A different kind of difficult case is given by activity which adversely impacts the flourishing of others. Morality sometimes requires such actions. Less well qualified applicants need to be turned down and trolleys need to be redirected towards more sparsely occupied tracks. Here I think three things can be done to abide by the flourishing requirement. The first is that one not intend a bad effect on flourishing. One doesn’t turn down the less well qualified applicants in order to negatively impact their flourishing. The second is that while declining the applicants or redirecting the trolley, one should be taking their flourishing into account, by thinking about any creative ways to decrease the negative impact on flourishing. Even if no creative ways are found (but isn’t prayer always an option?), the action is chosen as part of a pursuit of the flourishing of those who are harmed by it—but not of course as part of the pursuit of only their flourishing. The third is that there is a kind of harm to one if one is benefited immorally. To a morally sensitive person, it feels bad to get a job that another applicant is was better qualified for, and it would surely feel awful to have five people die because the trolley operator refused to redirect the trolley away from them for one’s sake. These feelings reflect reality. No human is an island, and when our flourishing is at the expense of those who deserve flourishing more, that is bad for us—even if we don’t know about it. It may not be on balance bad for us, but still it is a bad thing. And so the person who turns down the less qualified candidate or redirects the trolley prevents this bad thing from happening, and this is a positive impact on flourishing.

1 comment:

Helen Watt said...

Yes, there are those very possible albeit less-known ways to benefit your neighbour (refraining from passing over better-qualified job candidates etc).
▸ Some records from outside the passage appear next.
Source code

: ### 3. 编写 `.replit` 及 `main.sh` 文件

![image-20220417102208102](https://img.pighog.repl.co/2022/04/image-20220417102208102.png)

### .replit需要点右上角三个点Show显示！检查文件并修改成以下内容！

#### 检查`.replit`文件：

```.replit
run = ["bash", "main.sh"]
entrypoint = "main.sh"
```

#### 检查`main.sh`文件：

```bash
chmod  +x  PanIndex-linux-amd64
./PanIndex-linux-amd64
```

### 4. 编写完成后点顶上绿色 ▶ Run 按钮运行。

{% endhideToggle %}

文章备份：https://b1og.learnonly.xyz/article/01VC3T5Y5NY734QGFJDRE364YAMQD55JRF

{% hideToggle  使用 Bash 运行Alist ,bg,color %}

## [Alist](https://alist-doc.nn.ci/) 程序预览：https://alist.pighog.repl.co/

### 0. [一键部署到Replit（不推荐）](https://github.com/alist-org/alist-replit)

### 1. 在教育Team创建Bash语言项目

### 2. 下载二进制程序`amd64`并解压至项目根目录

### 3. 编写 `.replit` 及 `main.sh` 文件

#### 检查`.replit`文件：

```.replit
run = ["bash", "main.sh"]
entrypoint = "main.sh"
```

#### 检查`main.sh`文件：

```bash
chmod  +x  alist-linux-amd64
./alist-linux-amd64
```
But do you really need to think of these and intend them? even in cases where you are actually intending some kind of harm and that seems morally permissible.
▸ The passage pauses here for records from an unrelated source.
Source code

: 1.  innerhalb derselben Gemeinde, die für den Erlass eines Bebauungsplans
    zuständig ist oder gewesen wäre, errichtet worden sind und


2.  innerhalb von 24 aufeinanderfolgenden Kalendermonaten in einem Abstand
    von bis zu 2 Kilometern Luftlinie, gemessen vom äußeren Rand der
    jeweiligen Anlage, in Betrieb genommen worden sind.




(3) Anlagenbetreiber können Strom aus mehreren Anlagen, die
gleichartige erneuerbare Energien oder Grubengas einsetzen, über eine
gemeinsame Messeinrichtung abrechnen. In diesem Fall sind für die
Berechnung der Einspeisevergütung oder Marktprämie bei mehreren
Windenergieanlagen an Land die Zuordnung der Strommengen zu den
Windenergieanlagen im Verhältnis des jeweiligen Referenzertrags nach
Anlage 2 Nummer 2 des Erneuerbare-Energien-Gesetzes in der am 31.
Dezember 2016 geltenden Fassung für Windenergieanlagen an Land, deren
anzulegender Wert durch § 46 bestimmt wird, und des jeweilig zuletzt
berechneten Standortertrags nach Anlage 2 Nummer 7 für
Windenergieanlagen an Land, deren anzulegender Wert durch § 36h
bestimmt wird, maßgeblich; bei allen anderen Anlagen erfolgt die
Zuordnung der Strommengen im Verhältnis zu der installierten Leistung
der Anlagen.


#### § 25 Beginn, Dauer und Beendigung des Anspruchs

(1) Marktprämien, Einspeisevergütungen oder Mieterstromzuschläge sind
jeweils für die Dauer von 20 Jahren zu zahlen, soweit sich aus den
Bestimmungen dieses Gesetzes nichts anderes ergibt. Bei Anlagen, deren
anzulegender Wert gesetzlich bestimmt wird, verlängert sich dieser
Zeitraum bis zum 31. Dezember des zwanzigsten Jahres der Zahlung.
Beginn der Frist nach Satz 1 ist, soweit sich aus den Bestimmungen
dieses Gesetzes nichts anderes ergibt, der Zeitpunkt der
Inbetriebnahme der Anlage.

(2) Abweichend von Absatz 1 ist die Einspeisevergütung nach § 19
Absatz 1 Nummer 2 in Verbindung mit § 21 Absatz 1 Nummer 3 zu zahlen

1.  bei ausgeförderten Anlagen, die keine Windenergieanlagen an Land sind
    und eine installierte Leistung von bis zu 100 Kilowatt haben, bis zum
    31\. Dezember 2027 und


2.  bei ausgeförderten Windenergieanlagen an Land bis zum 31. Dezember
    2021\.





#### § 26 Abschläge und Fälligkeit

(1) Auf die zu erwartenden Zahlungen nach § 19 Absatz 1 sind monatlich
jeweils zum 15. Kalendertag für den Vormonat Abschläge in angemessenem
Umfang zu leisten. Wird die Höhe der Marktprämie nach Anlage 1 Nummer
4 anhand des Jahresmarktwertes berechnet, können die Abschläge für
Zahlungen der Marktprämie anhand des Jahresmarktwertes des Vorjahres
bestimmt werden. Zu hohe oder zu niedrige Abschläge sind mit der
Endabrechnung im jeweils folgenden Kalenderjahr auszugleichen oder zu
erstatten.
You're a medical researcher who deliberately gives volunteers the common cold (perhaps without any personal interaction - you just mechanically prepare the bugs in the back room). Of course, you must not intend or even see as likely any serious harms to those innocent volunteers - but do you need to intend to benefit them in any way (socially, morally etc) as you engineer a mild health harm? Any more than you need to intend to benefit yourself in doing your research - you may forget yourself rather as you pursue your scientific/humanitarian goals (a natural instinct towards discovery is not the same as conscious recognition that knowledge will do you good).

Wouldn't it be easier to interpret the injunction to love your neighbour as yourself less literally - for one thing, this doesn't apply while you're asleep, nor in going to bed need you always be intending to benefit either your neighbour or yourself (you may have had that thought in buying or making the bed of course...)

If you're obliged to love everyone in the world, isn't that conditional on your thinking of them at all - is it wrong to fail to think of them, pray for them or benefit them in any way? Even if you DO happen to think of the entire world population, do you always or ever have to accompany that thought with appreciation, beneficence etc?

On the other hand, if you thought of the entire world population on a regular basis without any appreciation or beneficence, then that does sound bad.